# QUOTED PASSAGE
==========

Application Number: 12/273,582

Abstract

A method including determining a set of clusters of person records from a data source that includes the person records, where the person records include attributes and person identifiers that correspond to the attributes; determining memberships of the person records to the clusters based on a correlation of the attributes across the person records; searching the person identifiers of the person records in the memberships for matches to existing person identifiers in a distribution list; and for the memberships that include person identifiers that are matches to the existing person identifiers, suggesting other person identifiers from these memberships to be added to the existing person identifiers in the distribution list to extend the distribution list.

Description

Description

BACKGROUND

This invention relates generally to distribution lists, and particularly to extending distribution lists.

==========

[Items from a data source]

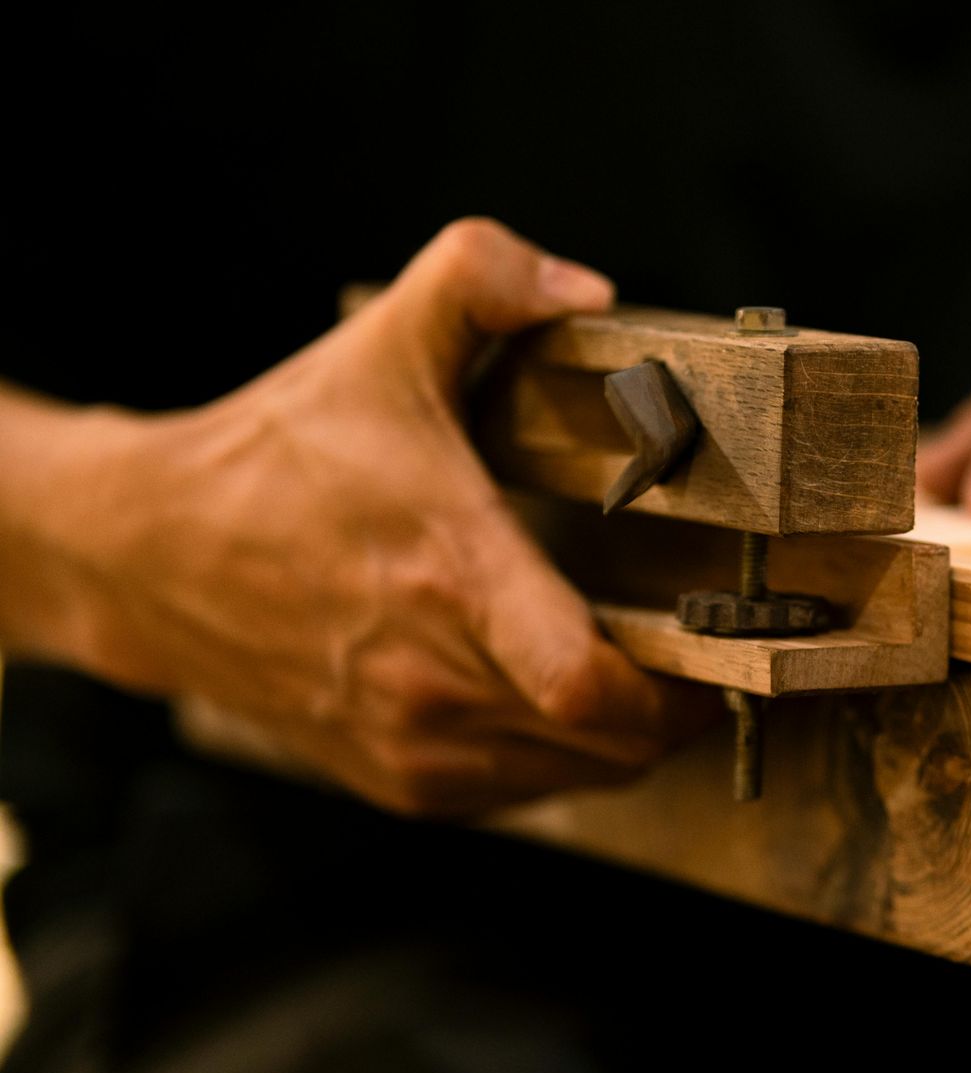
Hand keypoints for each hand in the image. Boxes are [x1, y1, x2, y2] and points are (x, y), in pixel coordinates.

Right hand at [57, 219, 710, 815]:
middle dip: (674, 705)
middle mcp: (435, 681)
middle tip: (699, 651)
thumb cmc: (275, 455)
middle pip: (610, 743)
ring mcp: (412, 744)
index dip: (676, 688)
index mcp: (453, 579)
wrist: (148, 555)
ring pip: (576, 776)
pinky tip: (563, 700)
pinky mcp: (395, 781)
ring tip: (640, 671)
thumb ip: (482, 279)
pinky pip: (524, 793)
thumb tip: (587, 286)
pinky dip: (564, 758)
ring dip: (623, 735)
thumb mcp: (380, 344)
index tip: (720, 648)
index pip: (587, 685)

==========

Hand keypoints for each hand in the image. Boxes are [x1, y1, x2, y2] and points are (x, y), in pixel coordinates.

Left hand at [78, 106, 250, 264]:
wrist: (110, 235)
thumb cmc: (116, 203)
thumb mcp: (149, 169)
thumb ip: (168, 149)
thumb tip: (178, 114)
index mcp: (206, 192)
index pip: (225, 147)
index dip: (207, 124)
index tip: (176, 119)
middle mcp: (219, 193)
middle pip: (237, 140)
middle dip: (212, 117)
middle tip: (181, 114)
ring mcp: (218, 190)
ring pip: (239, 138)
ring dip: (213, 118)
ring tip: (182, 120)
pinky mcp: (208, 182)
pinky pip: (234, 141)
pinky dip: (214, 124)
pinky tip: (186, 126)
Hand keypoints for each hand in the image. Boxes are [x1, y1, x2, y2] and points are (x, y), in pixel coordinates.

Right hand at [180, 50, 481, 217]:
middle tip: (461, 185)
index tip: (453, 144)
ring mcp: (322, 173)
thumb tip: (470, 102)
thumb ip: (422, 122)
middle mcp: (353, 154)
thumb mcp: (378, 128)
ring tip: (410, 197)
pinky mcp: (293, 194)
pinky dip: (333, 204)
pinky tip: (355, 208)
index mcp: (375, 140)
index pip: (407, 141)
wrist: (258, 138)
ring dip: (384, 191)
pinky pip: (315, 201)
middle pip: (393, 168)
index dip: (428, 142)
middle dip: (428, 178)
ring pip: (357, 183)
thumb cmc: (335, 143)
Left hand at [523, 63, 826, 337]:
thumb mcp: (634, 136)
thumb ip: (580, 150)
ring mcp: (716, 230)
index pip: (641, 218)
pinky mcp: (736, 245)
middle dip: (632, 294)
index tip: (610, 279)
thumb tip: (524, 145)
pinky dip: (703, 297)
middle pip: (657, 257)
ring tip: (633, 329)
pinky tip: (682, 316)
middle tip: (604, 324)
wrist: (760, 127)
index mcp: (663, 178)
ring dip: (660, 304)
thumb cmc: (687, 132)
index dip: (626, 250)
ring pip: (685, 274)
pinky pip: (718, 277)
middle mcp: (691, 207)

==========

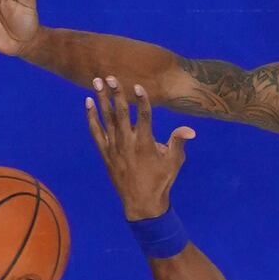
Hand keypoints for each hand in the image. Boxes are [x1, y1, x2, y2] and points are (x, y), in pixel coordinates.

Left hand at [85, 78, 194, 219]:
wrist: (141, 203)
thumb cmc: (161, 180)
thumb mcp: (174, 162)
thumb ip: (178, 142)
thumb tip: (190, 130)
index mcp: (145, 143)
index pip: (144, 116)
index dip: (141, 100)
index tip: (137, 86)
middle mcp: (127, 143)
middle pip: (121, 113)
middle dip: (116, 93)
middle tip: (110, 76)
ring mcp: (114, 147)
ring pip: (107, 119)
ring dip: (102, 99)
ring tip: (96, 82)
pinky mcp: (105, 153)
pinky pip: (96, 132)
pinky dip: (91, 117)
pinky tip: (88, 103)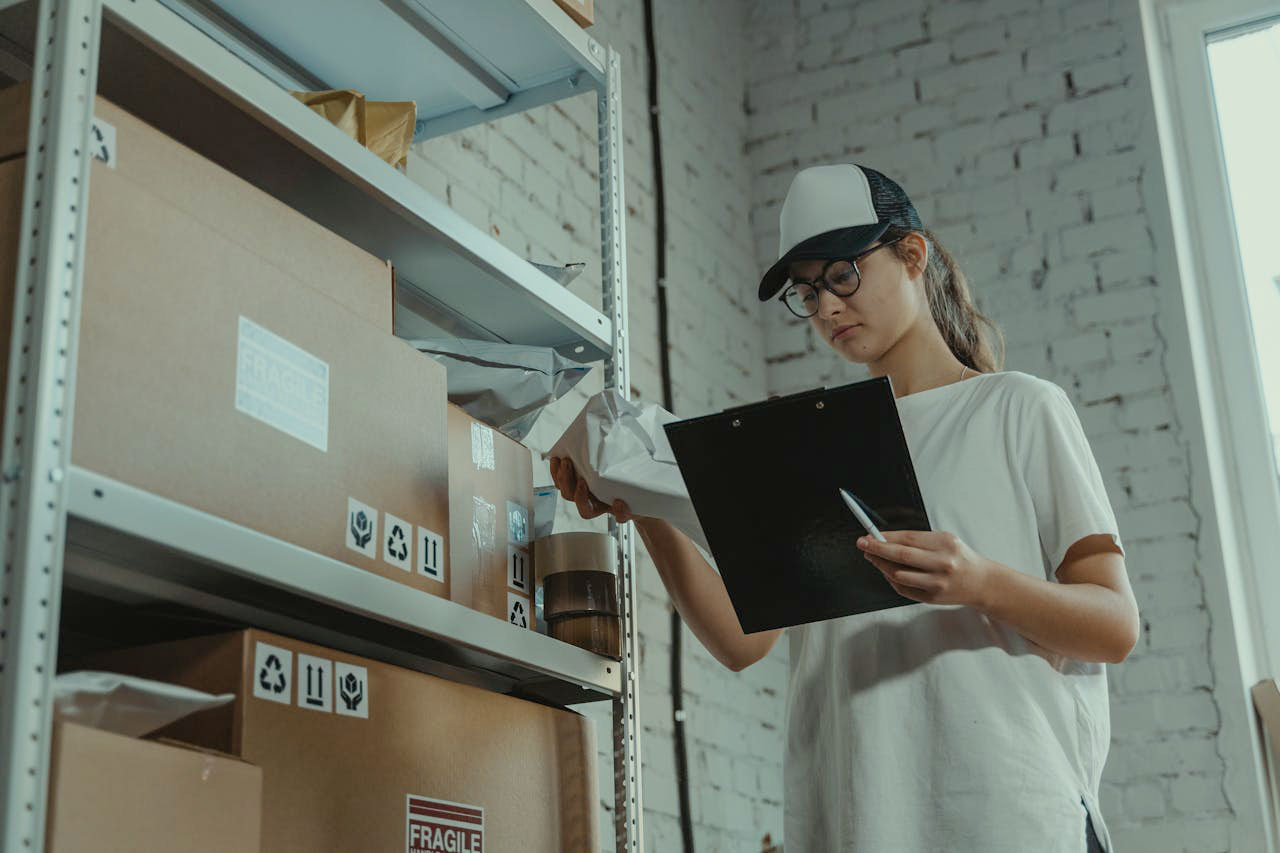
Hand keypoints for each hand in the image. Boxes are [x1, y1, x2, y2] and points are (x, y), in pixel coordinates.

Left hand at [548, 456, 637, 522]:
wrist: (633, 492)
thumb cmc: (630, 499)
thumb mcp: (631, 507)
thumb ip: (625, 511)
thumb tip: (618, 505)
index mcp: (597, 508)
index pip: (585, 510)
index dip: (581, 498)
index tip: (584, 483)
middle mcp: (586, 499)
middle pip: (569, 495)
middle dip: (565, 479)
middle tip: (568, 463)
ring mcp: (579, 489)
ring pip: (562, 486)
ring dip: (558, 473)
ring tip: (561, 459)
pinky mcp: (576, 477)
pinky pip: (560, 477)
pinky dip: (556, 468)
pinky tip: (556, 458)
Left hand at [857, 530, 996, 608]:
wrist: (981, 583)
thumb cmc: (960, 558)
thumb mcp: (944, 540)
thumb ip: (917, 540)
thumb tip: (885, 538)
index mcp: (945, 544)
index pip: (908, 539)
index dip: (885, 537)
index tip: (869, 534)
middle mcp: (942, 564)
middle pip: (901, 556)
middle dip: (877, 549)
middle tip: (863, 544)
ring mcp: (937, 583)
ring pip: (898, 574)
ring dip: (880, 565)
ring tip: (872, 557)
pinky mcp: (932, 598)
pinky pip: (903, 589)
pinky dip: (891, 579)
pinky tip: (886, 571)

==========

# TASK PROMPT
Please copy everything in the patent text from "Application Number: 12/273,582" down to "the distribution list.", swapping "person records" for "contact records". You won't need the records at all.

# OUTPUT FOR THIS EXERCISE
Application Number: 12/273,582

Abstract

A method including determining a set of clusters of contact records from a data source that includes the contact records, where the contact records include attributes and person identifiers that correspond to the attributes; determining memberships of the contact records to the clusters based on a correlation of the attributes across the contact records; searching the person identifiers of the contact records in the memberships for matches to existing person identifiers in a distribution list; and for the memberships that include person identifiers that are matches to the existing person identifiers, suggesting other person identifiers from these memberships to be added to the existing person identifiers in the distribution list to extend the distribution list.